- _WHAT TO DO_
Work out how many lines in the entries contain the string "кабеля", and give nothing but that number.

--*--

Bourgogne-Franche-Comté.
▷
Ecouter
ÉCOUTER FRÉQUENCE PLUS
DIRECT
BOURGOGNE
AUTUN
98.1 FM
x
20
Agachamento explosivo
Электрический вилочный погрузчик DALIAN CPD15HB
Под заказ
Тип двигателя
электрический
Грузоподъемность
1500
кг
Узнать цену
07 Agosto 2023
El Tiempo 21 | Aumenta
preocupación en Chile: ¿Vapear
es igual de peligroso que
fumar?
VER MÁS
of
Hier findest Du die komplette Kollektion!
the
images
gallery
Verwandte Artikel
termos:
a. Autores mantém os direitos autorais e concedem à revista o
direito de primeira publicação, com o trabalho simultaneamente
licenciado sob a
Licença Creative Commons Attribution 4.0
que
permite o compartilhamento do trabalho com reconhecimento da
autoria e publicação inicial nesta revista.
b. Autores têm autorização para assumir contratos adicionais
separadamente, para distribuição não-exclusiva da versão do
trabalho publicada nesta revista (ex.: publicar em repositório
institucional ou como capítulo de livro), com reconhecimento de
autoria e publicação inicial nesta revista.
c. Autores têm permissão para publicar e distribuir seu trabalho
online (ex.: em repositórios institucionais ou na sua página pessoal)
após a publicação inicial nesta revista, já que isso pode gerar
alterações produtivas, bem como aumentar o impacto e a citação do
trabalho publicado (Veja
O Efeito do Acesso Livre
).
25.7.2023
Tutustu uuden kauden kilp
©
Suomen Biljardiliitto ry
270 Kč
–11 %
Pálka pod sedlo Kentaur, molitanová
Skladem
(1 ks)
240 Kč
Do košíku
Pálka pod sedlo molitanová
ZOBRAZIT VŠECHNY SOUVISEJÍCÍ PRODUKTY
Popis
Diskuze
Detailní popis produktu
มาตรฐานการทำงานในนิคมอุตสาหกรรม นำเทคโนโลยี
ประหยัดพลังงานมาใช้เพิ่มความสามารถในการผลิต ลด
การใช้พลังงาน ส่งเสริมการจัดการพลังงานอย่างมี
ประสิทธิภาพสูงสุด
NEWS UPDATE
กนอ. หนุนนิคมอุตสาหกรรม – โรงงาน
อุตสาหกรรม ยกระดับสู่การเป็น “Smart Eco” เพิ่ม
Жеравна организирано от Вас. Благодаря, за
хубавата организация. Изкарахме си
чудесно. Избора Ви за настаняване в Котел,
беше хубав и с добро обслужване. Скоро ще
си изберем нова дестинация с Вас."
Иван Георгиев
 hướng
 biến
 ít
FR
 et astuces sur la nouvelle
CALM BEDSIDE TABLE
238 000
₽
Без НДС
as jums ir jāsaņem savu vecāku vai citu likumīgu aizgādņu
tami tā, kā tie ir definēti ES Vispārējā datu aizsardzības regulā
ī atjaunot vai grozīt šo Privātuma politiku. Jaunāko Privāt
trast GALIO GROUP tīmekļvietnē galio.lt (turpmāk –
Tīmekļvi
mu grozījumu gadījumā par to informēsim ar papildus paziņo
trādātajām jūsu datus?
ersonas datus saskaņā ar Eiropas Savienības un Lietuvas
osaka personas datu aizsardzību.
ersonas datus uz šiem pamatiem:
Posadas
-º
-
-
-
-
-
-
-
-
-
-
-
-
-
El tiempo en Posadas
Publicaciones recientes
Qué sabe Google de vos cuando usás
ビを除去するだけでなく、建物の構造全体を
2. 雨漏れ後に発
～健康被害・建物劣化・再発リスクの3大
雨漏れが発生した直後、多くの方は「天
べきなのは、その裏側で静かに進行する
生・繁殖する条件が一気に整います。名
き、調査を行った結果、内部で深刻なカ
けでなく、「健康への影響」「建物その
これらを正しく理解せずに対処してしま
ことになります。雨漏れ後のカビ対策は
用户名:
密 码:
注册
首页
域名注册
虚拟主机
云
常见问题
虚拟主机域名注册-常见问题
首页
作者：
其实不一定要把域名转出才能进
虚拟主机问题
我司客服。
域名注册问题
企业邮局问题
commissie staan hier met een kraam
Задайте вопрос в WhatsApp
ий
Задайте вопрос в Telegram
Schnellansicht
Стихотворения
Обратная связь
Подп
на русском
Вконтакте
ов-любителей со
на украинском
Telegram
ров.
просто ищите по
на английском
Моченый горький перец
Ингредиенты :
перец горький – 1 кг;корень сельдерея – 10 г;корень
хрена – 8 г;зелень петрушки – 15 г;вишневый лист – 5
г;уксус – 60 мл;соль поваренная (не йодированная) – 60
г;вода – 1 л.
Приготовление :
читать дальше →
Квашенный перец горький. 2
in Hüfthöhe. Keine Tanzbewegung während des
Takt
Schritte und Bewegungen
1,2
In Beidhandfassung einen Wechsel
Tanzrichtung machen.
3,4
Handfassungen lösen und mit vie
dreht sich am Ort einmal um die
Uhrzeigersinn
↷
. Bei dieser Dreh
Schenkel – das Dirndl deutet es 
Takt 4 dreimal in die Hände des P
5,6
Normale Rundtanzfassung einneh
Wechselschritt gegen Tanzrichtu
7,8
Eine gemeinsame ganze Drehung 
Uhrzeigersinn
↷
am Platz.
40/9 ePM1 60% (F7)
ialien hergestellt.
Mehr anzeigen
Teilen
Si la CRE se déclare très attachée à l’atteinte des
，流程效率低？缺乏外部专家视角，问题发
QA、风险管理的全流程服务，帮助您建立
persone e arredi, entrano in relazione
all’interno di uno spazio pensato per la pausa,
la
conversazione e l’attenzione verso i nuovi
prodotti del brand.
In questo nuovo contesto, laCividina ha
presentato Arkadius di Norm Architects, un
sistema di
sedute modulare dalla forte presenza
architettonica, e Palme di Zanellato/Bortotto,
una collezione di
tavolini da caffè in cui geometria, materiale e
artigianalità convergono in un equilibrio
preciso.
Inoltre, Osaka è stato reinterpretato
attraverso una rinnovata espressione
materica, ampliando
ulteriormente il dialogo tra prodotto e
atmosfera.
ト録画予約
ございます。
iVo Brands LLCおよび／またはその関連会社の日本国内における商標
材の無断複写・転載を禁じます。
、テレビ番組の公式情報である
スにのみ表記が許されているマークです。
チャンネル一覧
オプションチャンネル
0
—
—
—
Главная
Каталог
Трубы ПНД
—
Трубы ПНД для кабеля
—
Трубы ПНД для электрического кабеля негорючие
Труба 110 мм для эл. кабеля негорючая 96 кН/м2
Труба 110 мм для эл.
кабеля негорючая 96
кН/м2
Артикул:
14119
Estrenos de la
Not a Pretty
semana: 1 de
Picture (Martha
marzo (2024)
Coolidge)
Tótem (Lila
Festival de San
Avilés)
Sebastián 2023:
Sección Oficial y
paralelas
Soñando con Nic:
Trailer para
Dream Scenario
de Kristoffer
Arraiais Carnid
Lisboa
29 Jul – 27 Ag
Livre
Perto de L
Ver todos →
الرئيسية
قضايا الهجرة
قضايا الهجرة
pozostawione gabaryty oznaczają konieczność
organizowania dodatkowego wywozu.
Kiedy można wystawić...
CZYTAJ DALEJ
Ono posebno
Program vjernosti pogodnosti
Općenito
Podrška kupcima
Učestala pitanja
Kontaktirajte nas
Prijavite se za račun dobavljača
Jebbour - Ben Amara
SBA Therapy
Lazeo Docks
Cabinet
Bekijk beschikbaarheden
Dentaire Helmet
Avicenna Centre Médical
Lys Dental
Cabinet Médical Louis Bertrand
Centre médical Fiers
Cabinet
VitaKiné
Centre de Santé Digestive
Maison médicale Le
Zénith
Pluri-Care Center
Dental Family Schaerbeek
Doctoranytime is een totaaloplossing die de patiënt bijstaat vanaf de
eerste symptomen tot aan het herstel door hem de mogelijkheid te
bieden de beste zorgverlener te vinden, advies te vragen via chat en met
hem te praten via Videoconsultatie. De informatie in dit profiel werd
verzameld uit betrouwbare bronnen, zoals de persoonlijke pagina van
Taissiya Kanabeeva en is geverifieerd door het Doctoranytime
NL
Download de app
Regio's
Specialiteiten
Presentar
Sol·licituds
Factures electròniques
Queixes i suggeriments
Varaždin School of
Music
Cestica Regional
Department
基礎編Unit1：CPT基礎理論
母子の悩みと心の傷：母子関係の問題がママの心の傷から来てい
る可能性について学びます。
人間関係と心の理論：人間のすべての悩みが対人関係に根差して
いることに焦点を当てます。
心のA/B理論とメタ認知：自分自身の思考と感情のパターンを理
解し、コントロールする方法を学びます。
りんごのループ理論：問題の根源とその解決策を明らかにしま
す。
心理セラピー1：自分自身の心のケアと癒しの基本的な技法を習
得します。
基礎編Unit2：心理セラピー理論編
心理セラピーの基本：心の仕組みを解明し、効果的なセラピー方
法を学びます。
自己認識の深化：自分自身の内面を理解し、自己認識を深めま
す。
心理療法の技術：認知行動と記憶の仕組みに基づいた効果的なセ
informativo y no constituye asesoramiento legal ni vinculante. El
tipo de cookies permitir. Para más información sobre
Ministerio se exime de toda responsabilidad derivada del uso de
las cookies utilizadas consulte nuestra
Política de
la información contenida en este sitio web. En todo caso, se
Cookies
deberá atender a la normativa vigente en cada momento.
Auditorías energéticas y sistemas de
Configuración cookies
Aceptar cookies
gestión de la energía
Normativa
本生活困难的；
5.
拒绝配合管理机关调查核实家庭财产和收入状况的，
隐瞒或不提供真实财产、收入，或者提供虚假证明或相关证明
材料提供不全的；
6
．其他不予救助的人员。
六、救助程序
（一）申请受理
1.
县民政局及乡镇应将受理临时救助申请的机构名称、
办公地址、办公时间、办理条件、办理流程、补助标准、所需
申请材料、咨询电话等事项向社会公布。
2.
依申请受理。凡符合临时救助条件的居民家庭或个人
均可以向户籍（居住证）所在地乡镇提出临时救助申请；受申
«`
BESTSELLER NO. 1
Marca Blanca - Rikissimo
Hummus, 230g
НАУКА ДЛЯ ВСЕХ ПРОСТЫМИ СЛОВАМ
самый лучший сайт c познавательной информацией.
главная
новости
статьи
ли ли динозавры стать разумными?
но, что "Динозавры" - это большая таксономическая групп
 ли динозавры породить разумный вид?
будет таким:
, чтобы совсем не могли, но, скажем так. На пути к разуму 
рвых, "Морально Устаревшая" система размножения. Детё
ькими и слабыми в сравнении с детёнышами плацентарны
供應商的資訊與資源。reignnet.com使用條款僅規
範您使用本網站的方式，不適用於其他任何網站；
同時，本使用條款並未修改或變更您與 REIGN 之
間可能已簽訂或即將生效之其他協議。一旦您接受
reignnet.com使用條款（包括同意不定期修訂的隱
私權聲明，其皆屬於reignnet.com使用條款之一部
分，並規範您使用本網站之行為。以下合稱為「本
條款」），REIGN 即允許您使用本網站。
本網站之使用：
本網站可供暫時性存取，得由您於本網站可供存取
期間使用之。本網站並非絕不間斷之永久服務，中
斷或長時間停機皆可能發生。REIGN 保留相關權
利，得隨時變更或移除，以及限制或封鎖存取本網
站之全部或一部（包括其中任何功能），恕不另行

--*--

- _PROBLEM SOLUTION_
4